Sagittal alignment before and after surgery in the SE and LF groups
Variable Time SE LF
Pelvic incidence (°) Preop 56.8±13.7 54.3±13.5
6 wk 56.3±13.2 54.9±13.7
Follow-up 56.3±13.2 54.7±13.6
Pelvic tilt (°) Preop 22.0±11.0 20.9±9.5
6 wk 19.9±10.5 22.1±11.3
Follow-up 21.3±9.8 20.1±10.7
Sagittal vertical axis (mm) Preop 44.7±64.1 33.5±69.1
6 wk 23.3±44.4 31.1±62.0
Follow-up 30.4±63.0 19.7±60.0
Lumbar lordosis (°) Preop 50.8±20.0 48.0±21.2
6 wk 55.9±14.0 47.4±18.0
Follow-up 53.2±15.4 51.0±18.1
Thoracic kyphosis (°) Preop 38.7±24.7 41.4±25.9
6 wk 40.1±14.8 37.8±17.5
Follow-up 41.1±18.8 36.8±16.3
C7 plumb line (mm) Preop 31.9±41.2 35.4±34.1
6 wk 26.2±21.3 27.3±26.3
Follow-up 28.5±22.8 27.1±23.4

Values are presented as mean±standard deviation.

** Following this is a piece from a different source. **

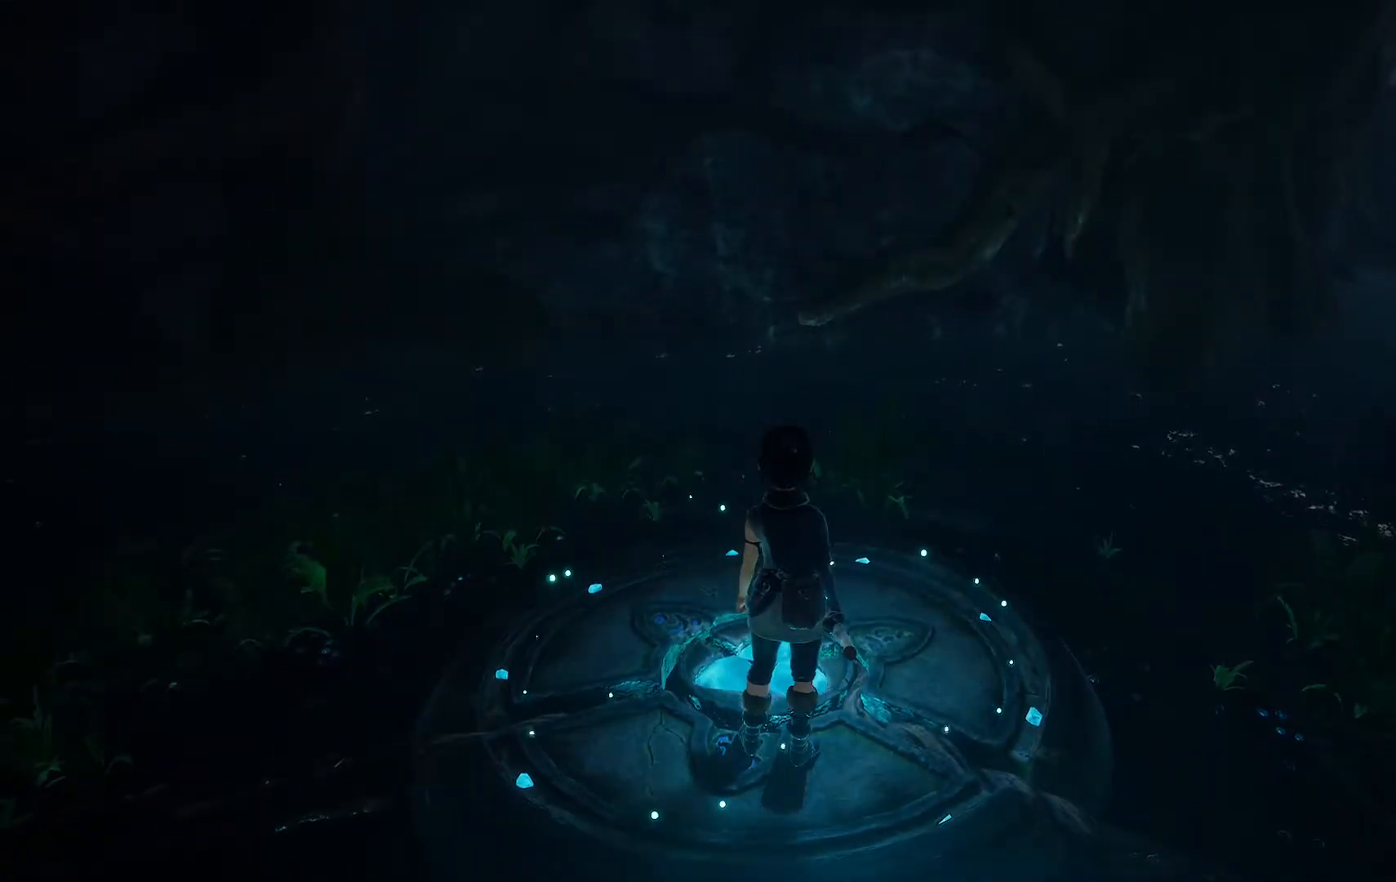
{"buttons": [], "left_stick": "center", "right_stick": "center", "events": []}
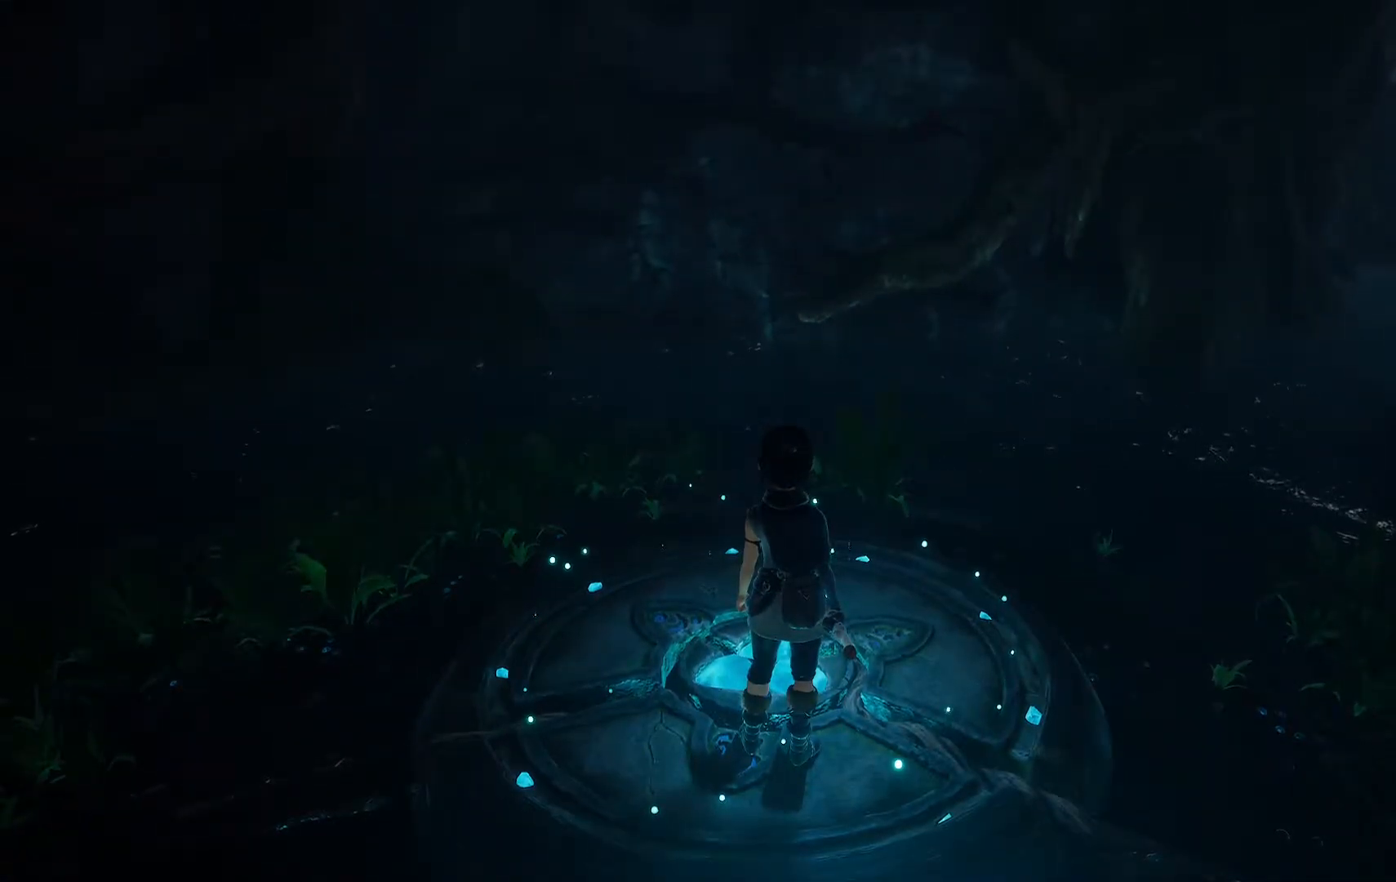
{"buttons": [], "left_stick": "center", "right_stick": "center", "events": []}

SE, sacral extension; LF, lumbar fixation; Preop, preoperative.

Table 3.
PJK angle results 1 year after surgery and their difference to the baseline values
Variable SE LF p-value
PJK angle at 1 year (°) -9.4±25.2 -9.5±14.8 0.963
On e year to baseline difference of PJK angle -8.2±21.8 -8.3±10.1 0.954

Values are presented as mean±standard deviation.

PJK, proximal junctional kyphosis; SE, sacral extension; LF, lumbar fixation.